No podía ser de otro modo, aunque la historia sea falseada descaradamente desde aulas secundarias, universidades y movimientos políticos; hasta por legislaturas que han dictado leyes con la prohibición de contradecir el número supuesto de bajas guerrilleras. Lo han hecho con la complicidad de gobernadores –el fenómeno inexplicable, sin ir más lejos, de María Eugenia Vidal– que se abstuvieron en su momento de detener esa aberración con la facultad legal de veto.
La dama que transfiguró el odio en piedad y trabajo superador
Fernández Meijide tiene razón cuando dice que el “Nunca más” constituía una advertencia juramentada con direccionamiento general, incluido el terrorismo subversivo. Este desoló el país con 20.000 atentados y dejó la secuela irreparable de 1000 muertes y una suma mayor de heridos. Como ha dicho Santiago Kovadloff, Graciela “aprendió a ver en sus enemigos otras víctimas de la violencia”.
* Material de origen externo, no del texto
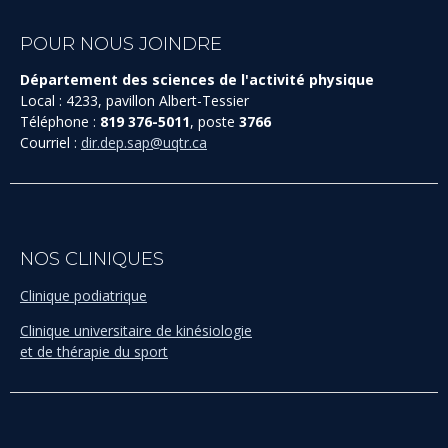
POUR NOUS JOINDRE
Département des sciences de l'activité physique
Local : 4233, pavillon Albert-Tessier
Téléphone :
819 376-5011
, poste
3766
Courriel :
dir.dep.sap@uqtr.ca
NOS CLINIQUES
Clinique podiatrique
Clinique universitaire de kinésiologie
et de thérapie du sport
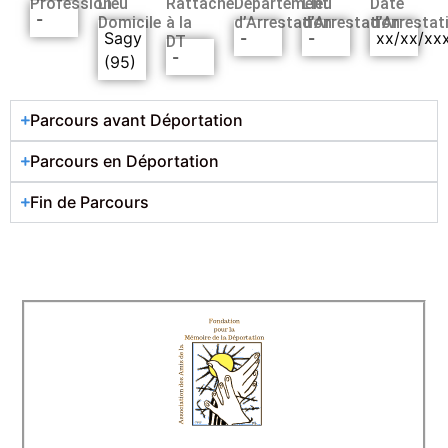
Profession
Lieu
Rattaché
Département
Lieu
Date
-
Domicile
à la
d’Arrestation
d’Arrestation
d’Arrestat
Sagy
-
-
xx/xx/xx
DT
-
(95)
Parcours avant Déportation
Parcours en Déportation
Fin de Parcours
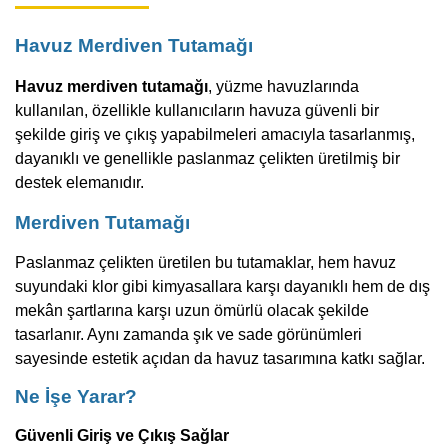
Havuz Merdiven Tutamağı
Havuz merdiven tutamağı
, yüzme havuzlarında
kullanılan, özellikle kullanıcıların havuza güvenli bir
şekilde giriş ve çıkış yapabilmeleri amacıyla tasarlanmış,
dayanıklı ve genellikle paslanmaz çelikten üretilmiş bir
destek elemanıdır.
Merdiven Tutamağı
Paslanmaz çelikten üretilen bu tutamaklar, hem havuz
suyundaki klor gibi kimyasallara karşı dayanıklı hem de dış
mekân şartlarına karşı uzun ömürlü olacak şekilde
tasarlanır. Aynı zamanda şık ve sade görünümleri
sayesinde estetik açıdan da havuz tasarımına katkı sağlar.
Ne İşe Yarar?
Güvenli Giriş ve Çıkış Sağlar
Ha llegado a la posición de equilibrio político y emocional, sin olvidar nada tras sufrir la angustia desesperante de verse privada de la criatura gestada en el propio vientre. Cómo no comprender a todas las madres sufrientes en ese mismo estremecimiento.
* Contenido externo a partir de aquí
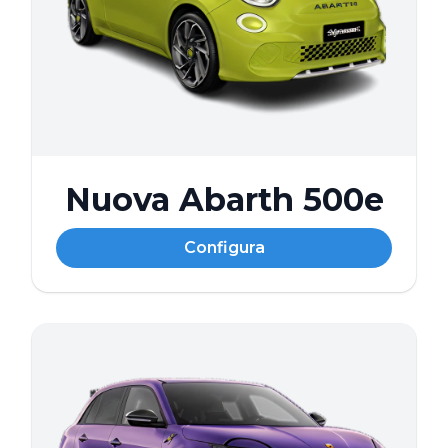
Nuova Abarth 500e
Configura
Graciela Fernández Meijide debió sobreponerse como muchas otras madres a esos tiempos de espera y desolación. Al transfigurar el odio y el resentimiento vengador por la piedad y el trabajo superador de un tiempo atroz para la Argentina, afrontó insultos y la descalificación de quienes han quedado cristalizados, por decir lo menos, en estatuas de sal de ese pasado. Por decir lo más, los sentimientos compartidos ayer en el dolor se enderezaron en otros casos personales en una distinta dirección: la del combate feroz y la diatriba política sin tregua a fin de mantener abiertas y exacerbadas las viejas heridas. Han servido para la radicalización, a partir de aquel horror irrepetible, y de apoyo activo, habiéndose silenciado cautamente en los tiempos de guerra intestina. Han nutrido desde hace casi veinte años su política con la retorcida memoria facciosa del pasado.
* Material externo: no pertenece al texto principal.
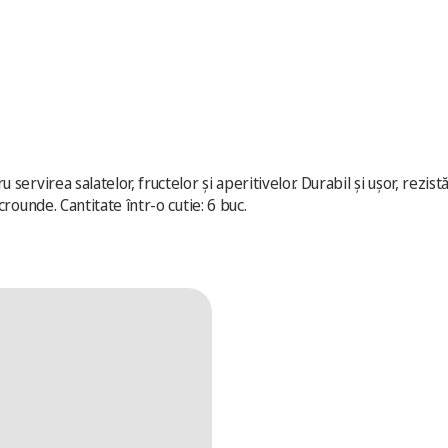
ervirea salatelor, fructelor și aperitivelor. Durabil și ușor, rezist
rounde. Cantitate într-o cutie: 6 buc.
Mujeres como Graciela Fernández Meijide se encuentran, por así decirlo, en la convergencia de caminos diferenciados en la política argentina. El punto en común en ese tránsito puede ser aprovechado para hacer un alto y reflexionar sobre la urgencia de deponer enemistades irreconciliables y elaborar coincidencias mínimas a fin de configurar una visión compartida del país que querremos ser en adelante.
Es lo que esperamos que ocurra. Para eso es indispensable que todos los actores asuman la imposibilidad de continuar alentando una política de país al margen de la ley, sin instituciones republicanas básicas –como las que surgen de la división estricta de poderes y del respeto por las libertades– y sin lugar en el espacio público para los corruptos, menos que menos para quienes ya están condenados por la Justicia. Reclamarlo no es incitar al odio; es una posición inexcusable de defensa de la República y de la razón de ser del Estado argentino.
La vida aleccionadora de Graciela Fernández Meijide puede tonificar la inspiración colectiva en la elección del mejor de los caminos posibles. El de la reconciliación y el reencuentro fecundo.